-- PROBLEM STATEMENT --
Please lay out every line of the records below as a Markdown table with the columns Row and Line, numbering the rows in order and skipping blank lines. Leave the pictures out.

-- AVAILABLE RECORDS --
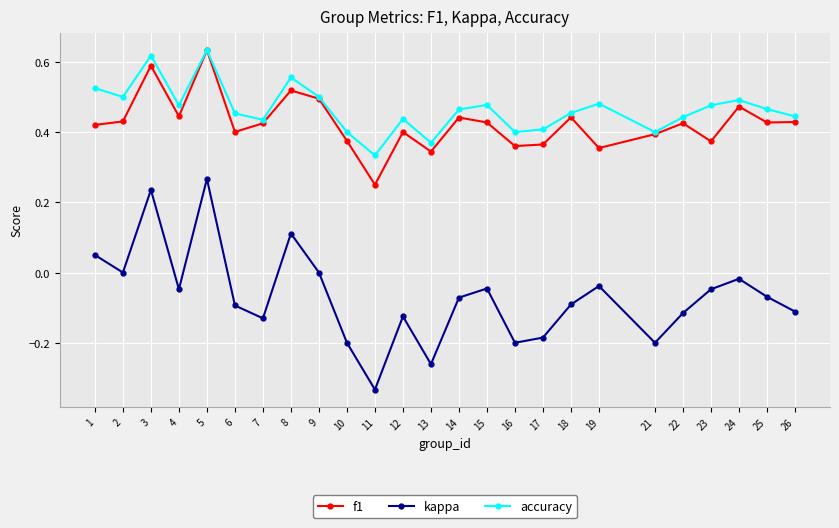

The value of accuracy at 8 is 0.9. True or false?

False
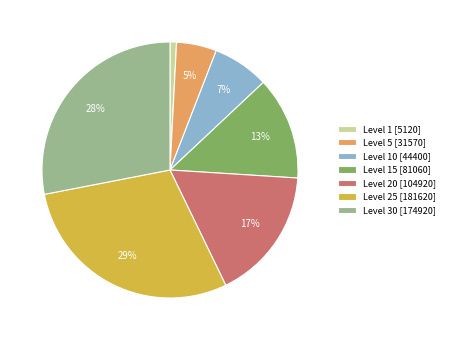

Is the sum of Level 15 [81060] and Level 25 [181620] greater than half?

No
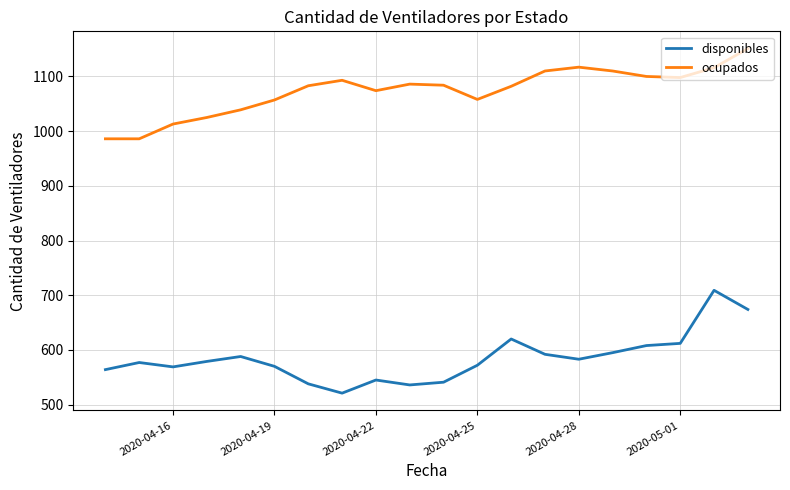

Rank the series by their maximum value, from highest to lowest.

ocupados, disponibles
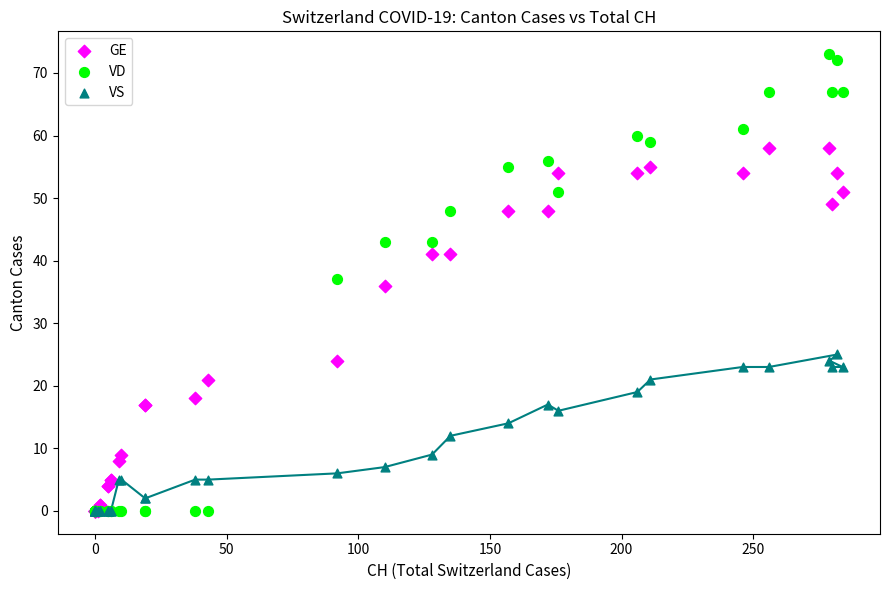

In the GE series, what Y value is closest to 29?

24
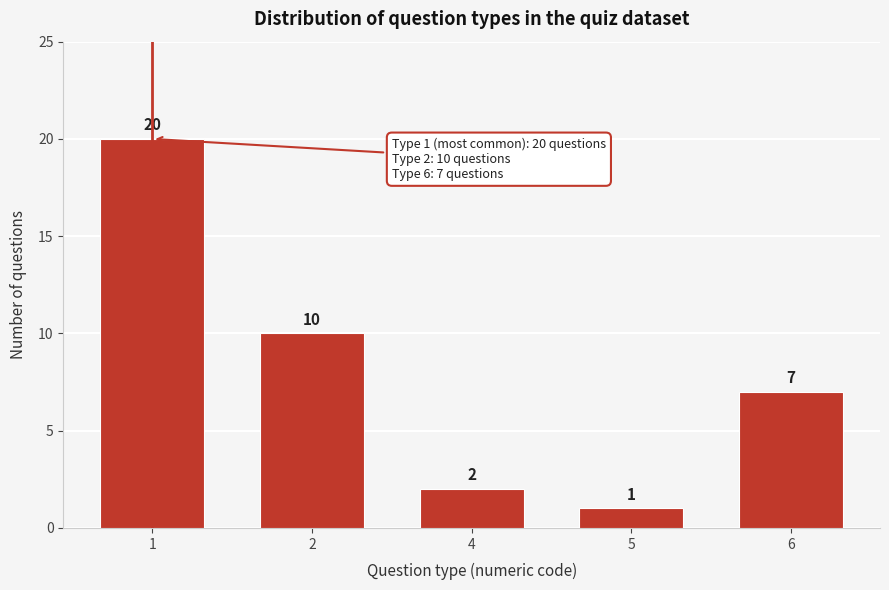

Reading left to right, transcribe all the data shown in this chart.

20	10	2	1	7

-- TASK ANSWER --
| Row | Line |
|---|---|
| 1 | The value of accuracy at 8 is 0.9. True or false? |
| 2 | False |
| 3 | Is the sum of Level 15 [81060] and Level 25 [181620] greater than half? |
| 4 | No |
| 5 | Rank the series by their maximum value, from highest to lowest. |
| 6 | ocupados, disponibles |
| 7 | In the GE series, what Y value is closest to 29? |
| 8 | 24 |
| 9 | Reading left to right, transcribe all the data shown in this chart. |
| 10 | 20	10	2	1	7 |